━━━ GIVEN TEXT ━━━

Import functions

import_axivity(file_path, tracked_point)

Imports Axivity data from the specified file path and return the data and channel formatted to be used in a KielMATRecording object.

Parameters:

Name	Type	Description	Default
file_path	str or Path	The path to the Axivity data file.	required
tracked_point	str	The name of the tracked point.	required

Returns:

Type	Description
	dict, dict: The loaded data and channels as dictionaries.

Examples:

>>> file_path = "/path/to/axivity_data.cwa"
>>> tracked_point = "lowerBack"
>>> data, channels = import_axivity(file_path, tracked_point)

Source code in kielmat/utils/importers.py

def import_axivity(file_path: str, tracked_point: str):
    """
    Imports Axivity data from the specified file path and
    return the data and channel formatted to be used in a KielMATRecording object.

    Args:
        file_path (str or Path): The path to the Axivity data file.
        tracked_point (str): The name of the tracked point.

    Returns:
        dict, dict: The loaded data and channels as dictionaries.

    Examples:
        >>> file_path = "/path/to/axivity_data.cwa"
        >>> tracked_point = "lowerBack"
        >>> data, channels = import_axivity(file_path, tracked_point)
    """

    # return an error if no tracked point is provided
    if not tracked_point:
        raise ValueError("Please provide a tracked point.")

    # Convert file_path to a Path object if it is a string
    if isinstance(file_path, str):
        file_path = Path(file_path)

    # Read the Axivity data file and perform lowpass filtering and gravity calibration
    data, info = actipy.read_device(
        str(file_path),
        lowpass_hz=20,
        calibrate_gravity=True,
    )

━━━ SOURCE DATA ━━━

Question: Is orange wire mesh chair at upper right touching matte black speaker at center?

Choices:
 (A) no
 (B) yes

━━━

> [AIM OF THE TASK]: In the Axivity import function text, what exception does the code raise when no tracked point is given, and with what message?

> [RESPONSE TO THE TASK]: A ValueError with the message "Please provide a tracked point."